Leserbrief Zu „Ungesund verteilt“ (FN vom 4. Mai)

Die „KV-Zwangsjacken“ abnehmen

Bei der Verteilung der Hausarztpraxen liegt auch der Neckar-Odenwaldkreis mit 58,1 Praxen auf 100 000 Einwohner weit unter dem Durchschnitt. Wen wundert es?

Je weniger Ärzte umso mehr Patienten pro Praxis und demzufolge mehr Arbeit und mehr Verordnungen.

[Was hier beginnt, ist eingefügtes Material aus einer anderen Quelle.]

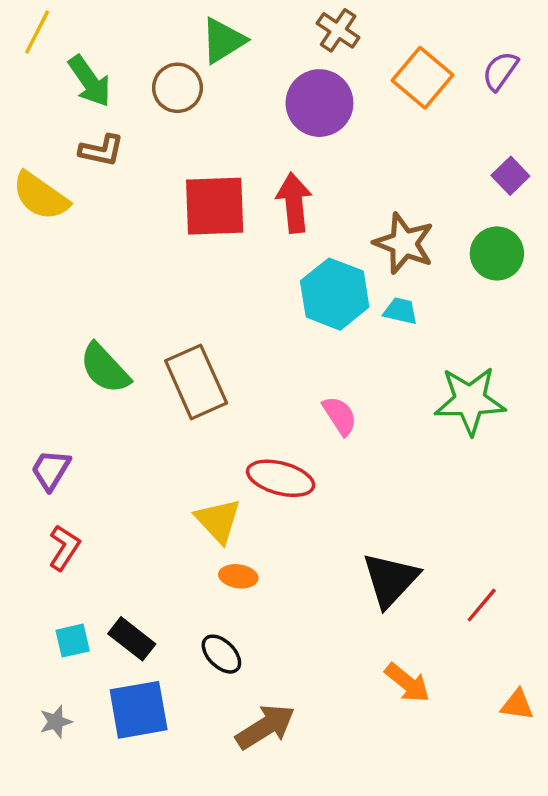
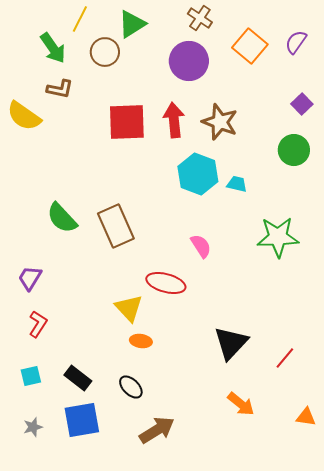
yellow line: (37, 32) -> (80, 19), moved
brown star: (404, 243) -> (220, 122), moved
cyan square: (73, 641) -> (31, 376), moved

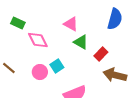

Aber die KVs (Kassenärztlichen Vereinigungen) haben sich auf diese Praxen zunehmend eingeschossen, weil diese zwangsläufig mehr Geld ausgeben und ziehen nun mit Strafaktionen in Form von Regressansprüchen dagegen zu Felde.

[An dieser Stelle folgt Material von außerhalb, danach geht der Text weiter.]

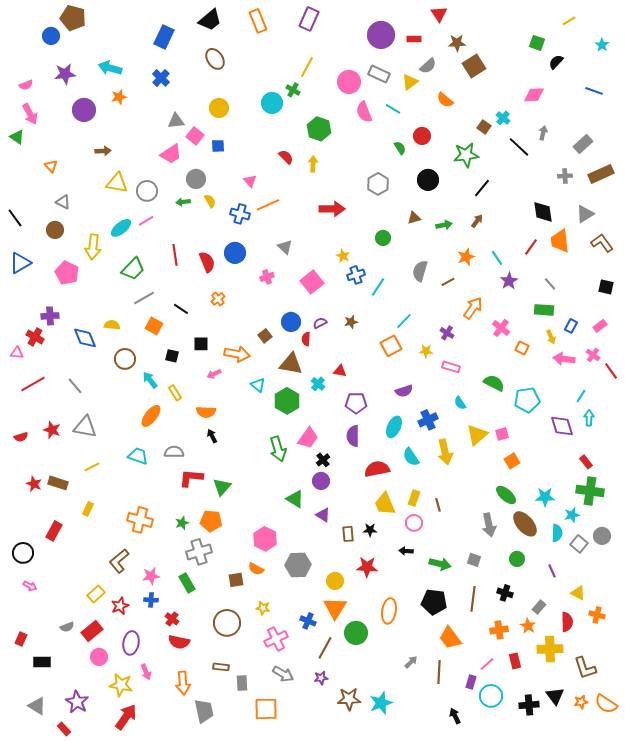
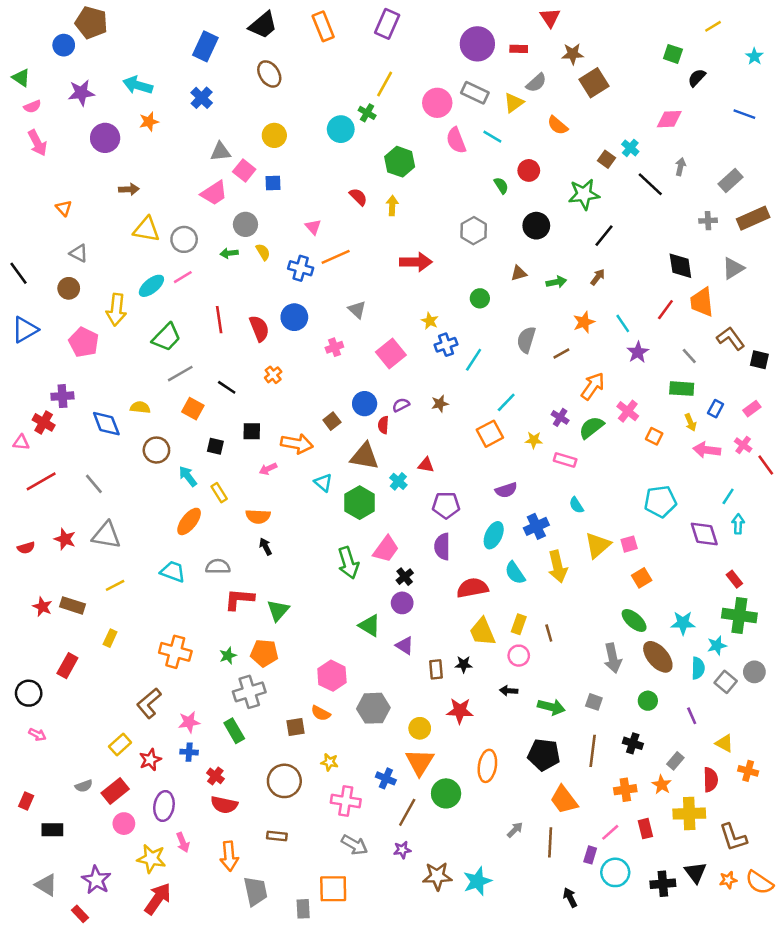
green triangle: (17, 137) -> (21, 78), moved
brown L-shape: (602, 243) -> (731, 338), moved
green semicircle: (494, 383) -> (591, 427), moved, turned -65
pink cross: (276, 639) -> (346, 801), turned 35
gray rectangle: (242, 683) -> (303, 909), moved

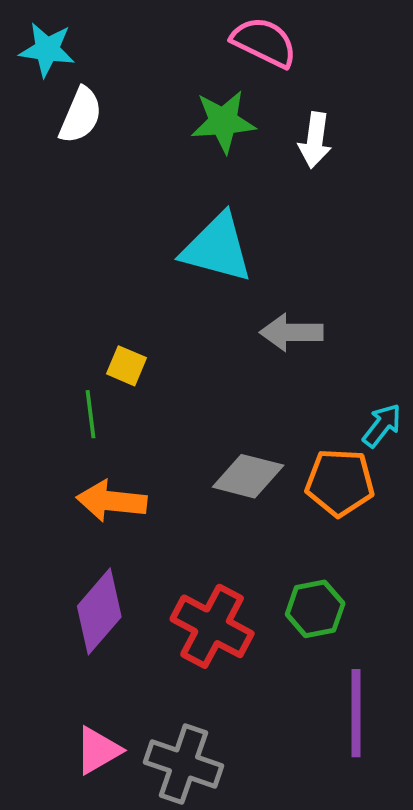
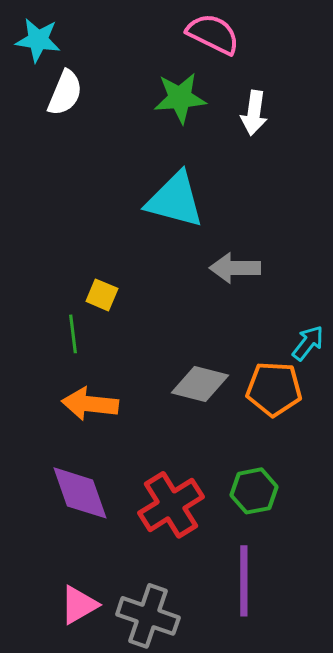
purple diamond: (99, 611) -> (80, 493), turned -60
red cross: (212, 626) -> (171, 505), turned 30
purple line: (356, 713) -> (244, 581), moved

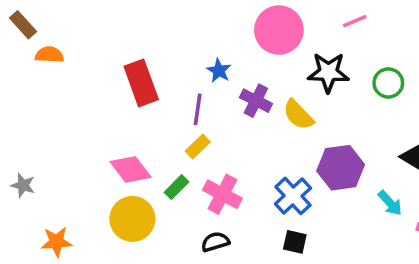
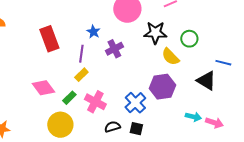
purple cross: (256, 101) -> (114, 49), turned 36
yellow semicircle: (298, 115) -> (170, 57), moved
cyan arrow: (390, 203) -> (193, 117), moved, turned -35
yellow circle: (132, 219) -> (60, 125), moved
black semicircle: (215, 242) -> (112, 127), moved

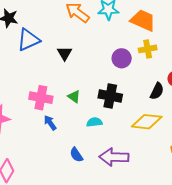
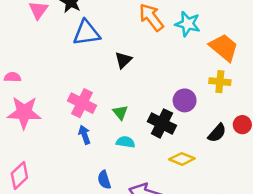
purple circle: (122, 58) -> (185, 100), moved
cyan semicircle: (94, 122) -> (125, 142), moved
yellow diamond: (147, 122) -> (182, 159), moved, size x0.7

Der Vorwurf: Sie überschreiten den sogenannten „fachmedizinischen Durchschnitt“. So letztes Jahr in Hessen: Ab mehr als sieben Hausarztbesuchen pro 100 Patienten und Quartal wurden hausärztliche Praxen unter Beobachtung gestellt und mit Abmahnungen und Regressansprüchen bis in fünfstelliger Höhe konfrontiert. Und besonders aggressiv wird derzeit gegen Heilmittel-Verordnungen wie Massagen, Ergotherapie und Krankengymnastik zu Felde gezogen.

Kein Zimmermannsmeister käme zum Beispiel auf die Idee, seinem besten Gesellen den Lohn zu kürzen, weil dieser im statistischen Vergleich die meisten Nägel verbraucht hat.

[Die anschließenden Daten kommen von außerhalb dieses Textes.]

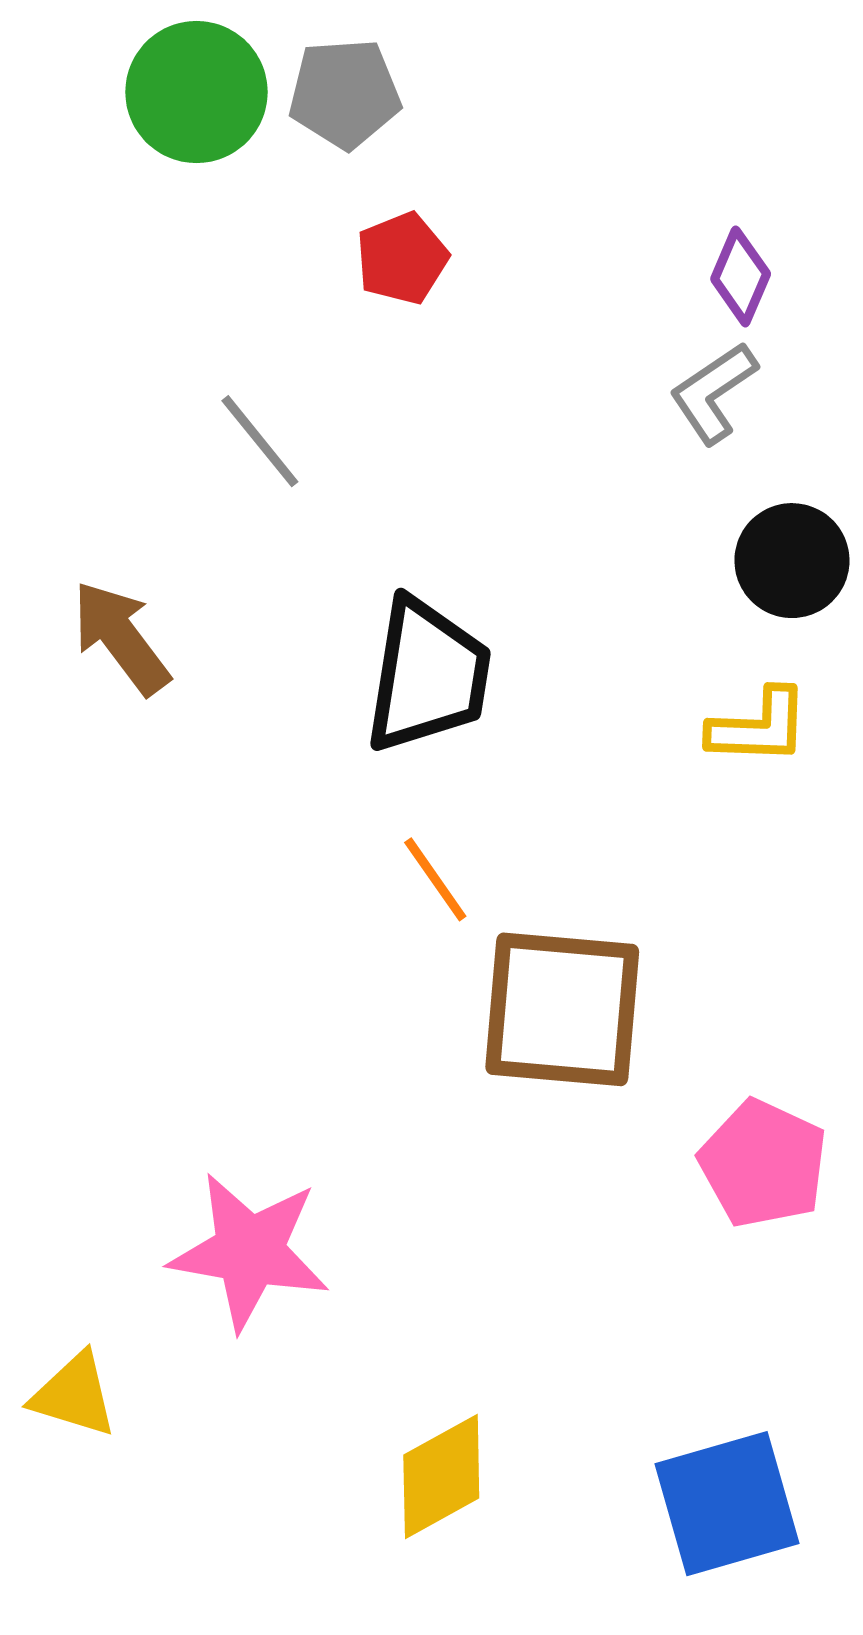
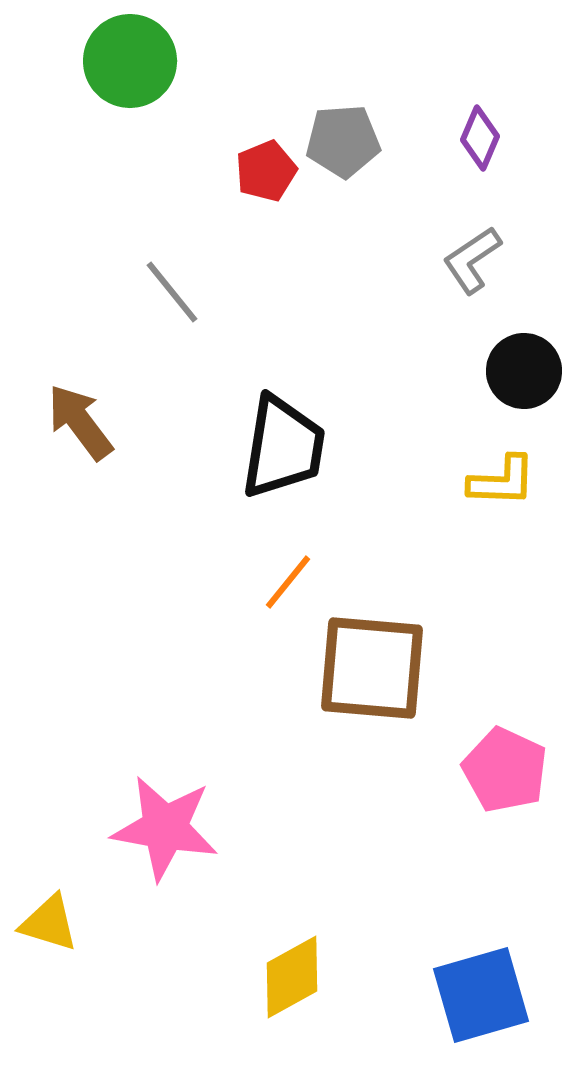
gray pentagon: (345, 94) -> (343, 141), moved
purple diamond: (741, 276) -> (480, 138), moved
orange line: (435, 879) -> (288, 582), turned 74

Welcher Arzt will sich unter derartigen Umständen noch auf dem Land niederlassen? Die Bundesregierung versprach, finanzielle Anreize zu schaffen. Wäre es nicht einfacher und angebrachter, endlich diese Schikanen aus dem Weg zu räumen, den Ärzten die KV-Zwangsjacken abzunehmen und ihnen die alleinige Therapieentscheidung und Rechtssicherheit zurückzugeben?